Wait a minute governor -- you've got that backwards. The organization that deceptively accused Planned Parenthood of "selling body parts" has not only been discredited, the leaders have been indicted for deception. At the same time the Harris County grand jury absolved Planned Parenthood of wrongdoing in the made-up, made-for-Republican-candidates "scandal." And by the way, according to Forbes, the bill Kasich just signed to defund Planned Parenthood will actually deny services like cancer screenings to over 50,000 Ohio women. That's because Ohio law already prohibited using the money for providing abortions, so that $1.3 million would have gone to other life-saving services.
It got worse. Kasich then had the gall to claim "We have robust women's health funding in Ohio" and quickly pivoted to the issue of infant mortality. Infant mortality is important, but this was a classic case of ducking the question. He emphasized the greatest "hot spots" of infant mortality are in minority communities and "we're going to crack that as well" -- apparently meaning his administration hasn't quite gotten around to it.
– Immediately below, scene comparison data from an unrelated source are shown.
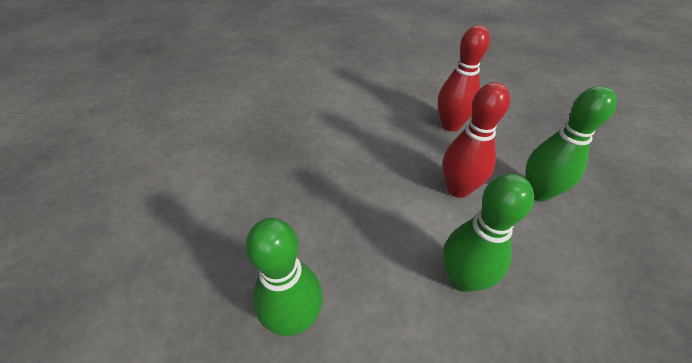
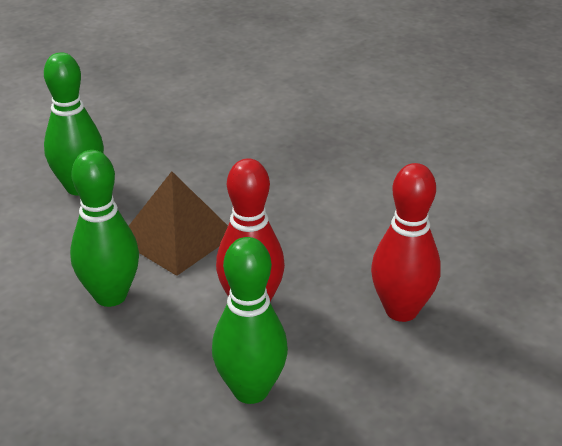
camera: 85 degrees right, 10 degrees down
none -> brown pyramid [129,171,228,276]

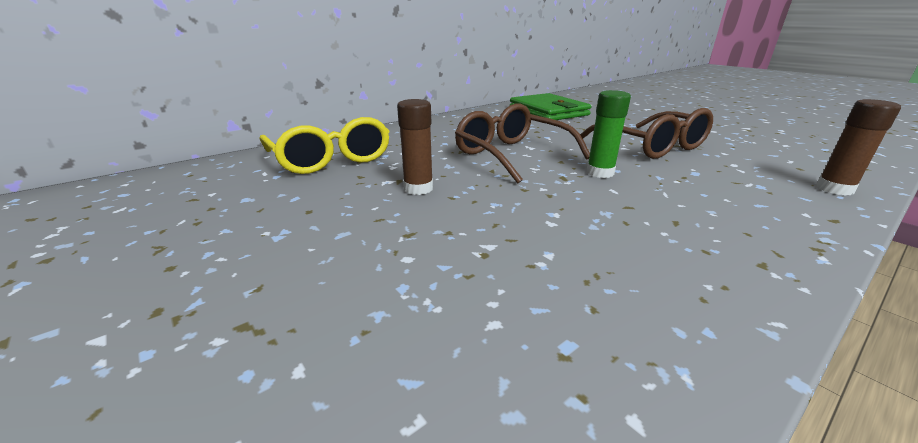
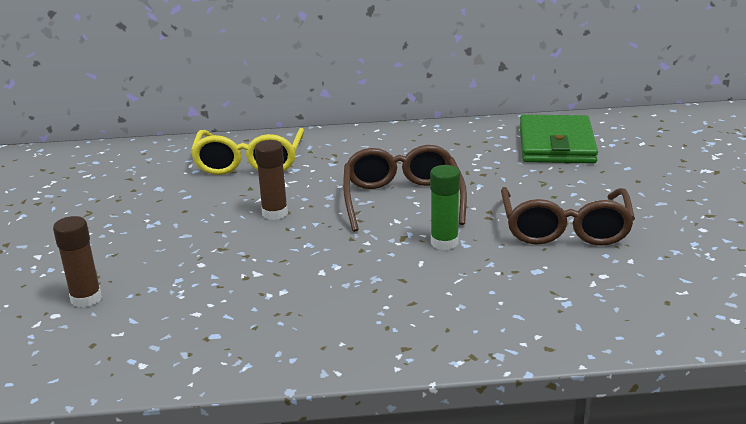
camera: 35 degrees right, 0 degrees up
brown glue stick [816,99,901,196] -> brown glue stick moved to [53,216,102,308]

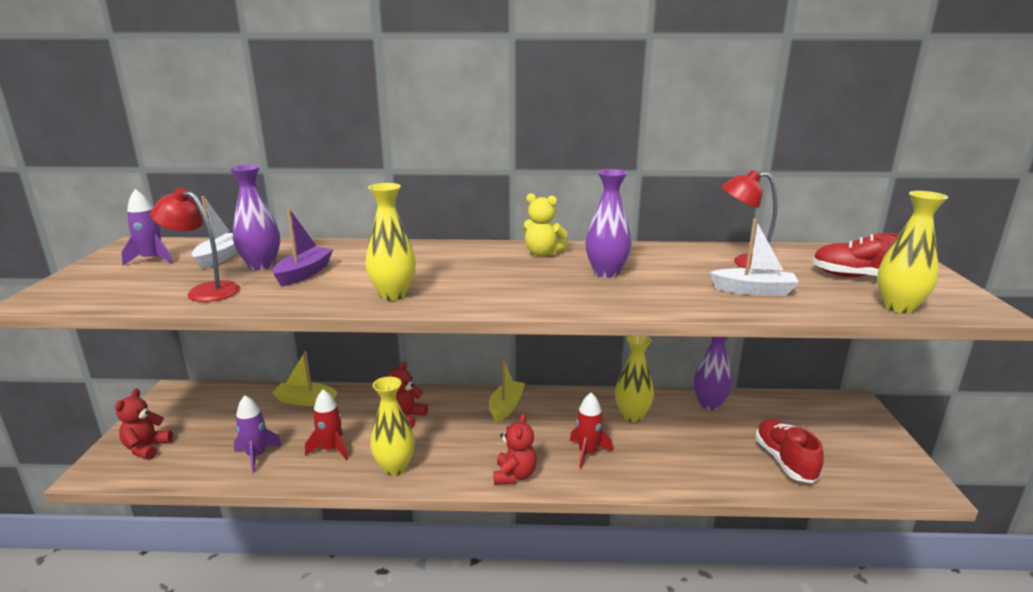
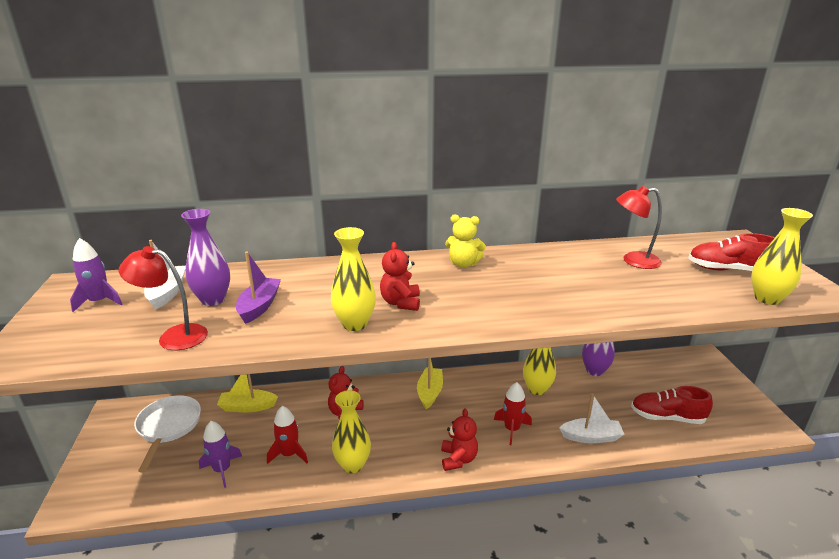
camera: 10 degrees left, 5 degrees up
red teddy bear [115,389,173,460] -> red teddy bear moved to [380,242,420,311]
purple vase [585,169,631,278] -> none
white boat [709,219,799,296] -> white boat moved to [559,393,624,443]
red shoe [755,419,824,483] -> red shoe turned 60 degrees counterclockwise [631,386,713,424]
none -> white pan [134,395,201,473]

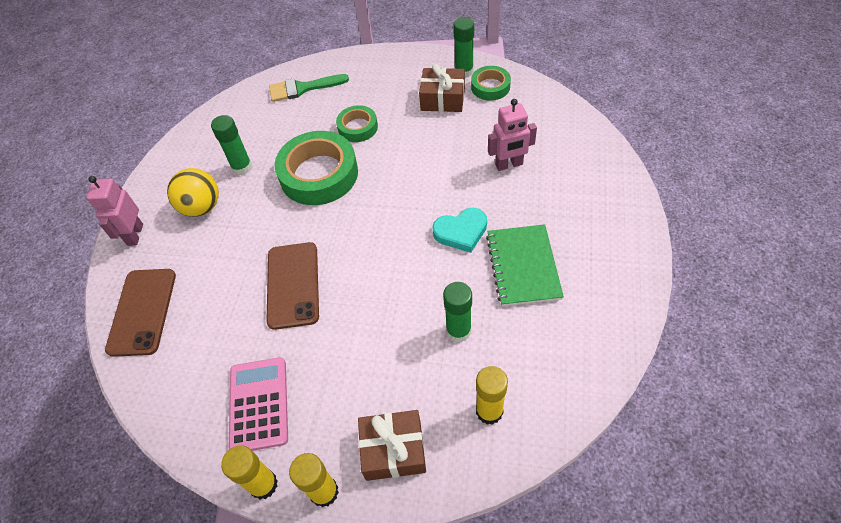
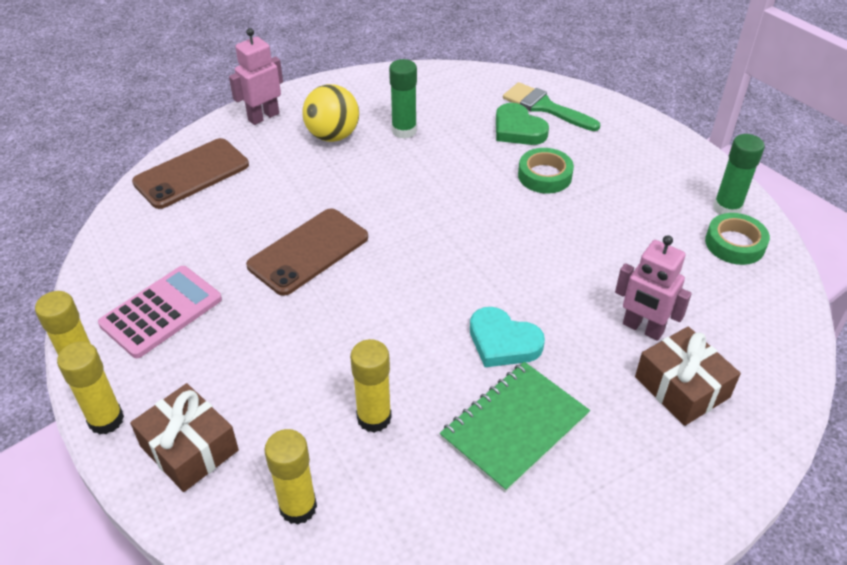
camera: 45 degrees right, 10 degrees down
green tape [275,131,358,205] -> none
brown gift [419,64,465,112] -> brown gift moved to [635,327,741,426]
green glue stick [443,282,472,342] -> yellow glue stick [350,339,392,433]
none -> green heart [496,103,549,145]

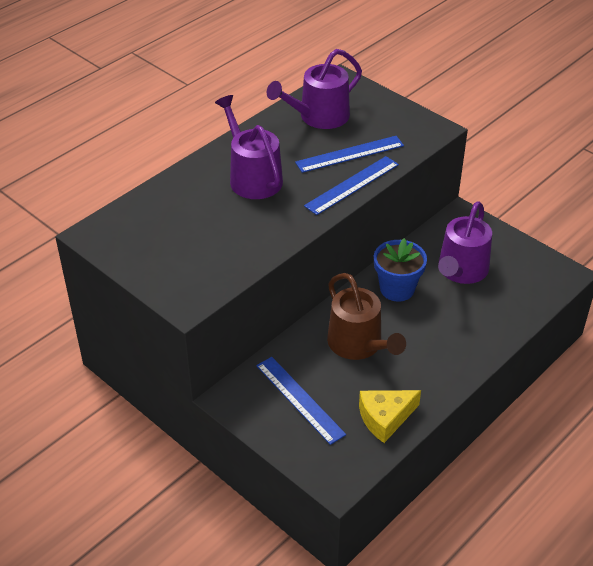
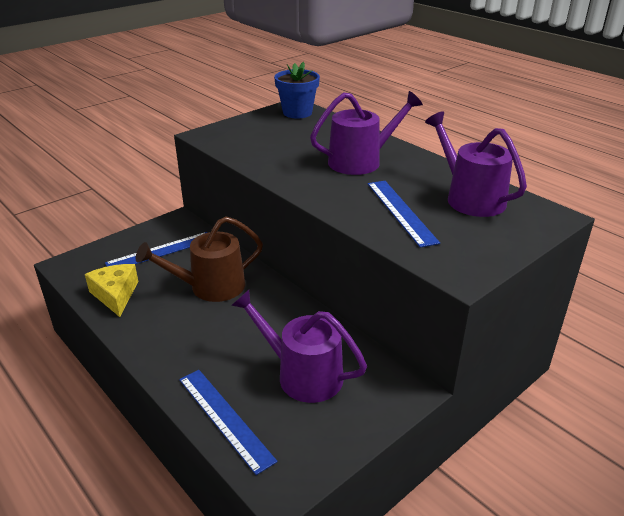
camera: 95 degrees right, 10 degrees down
blue ruler [304,156,399,215] -> blue ruler moved to [179,370,277,475]
blue flower pot [374,238,427,302] -> blue flower pot moved to [274,62,320,118]

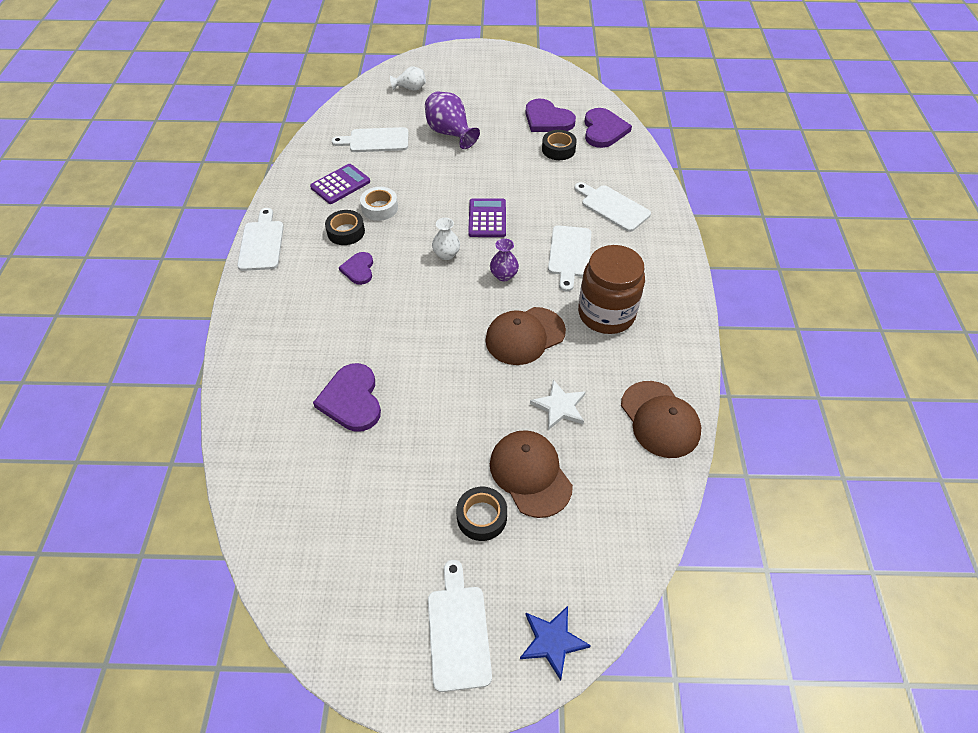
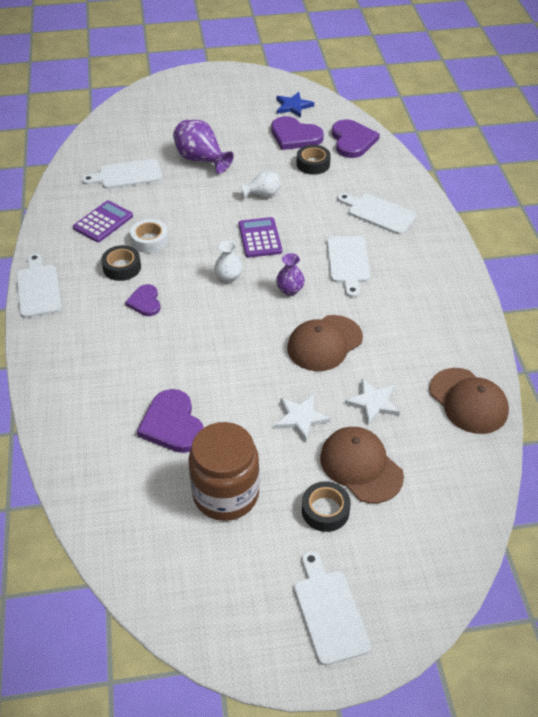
camera: 10 degrees left, 5 degrees down
white vase [390,66,426,91] -> white vase moved to [241,171,281,198]
blue star [520,606,591,681] -> blue star moved to [276,92,314,118]
brown jar [578,245,645,334] -> brown jar moved to [188,422,260,521]
none -> white star [275,395,330,441]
Moving on, he skipped the rock across the original question again, with two-word phrases on early childhood and day care. And the pay gap - sort of. He said "women have to be in a position of flexibility in the workforce so they can gain the experience and wages men have." Translation: You girls just don't have the experience men have, and that's what causes the pay gap. No discrimination involved. Just be more flexible. Then, as if the mere fact would seal the deal with female voters, he threw in that he has a wife and two daughters.
Finally returning to the original question, Kasich ended by saying if he is elected president "we will robustly fund issue of women's health and give the states flexibility to deliver it however they think they should." Great. That means block granting Medicaid, and the flexibility he so reveres would mean cutting off services for mammograms and std testing, instituting unaffordable co-pays, and ending birth control services if state legislatures want to spend the money some other way.
Sorry, John. Female voters are listening carefully -- very carefully -- and women are not stupid. They know doublespeak when they hear it, and they just got an earful of it from you.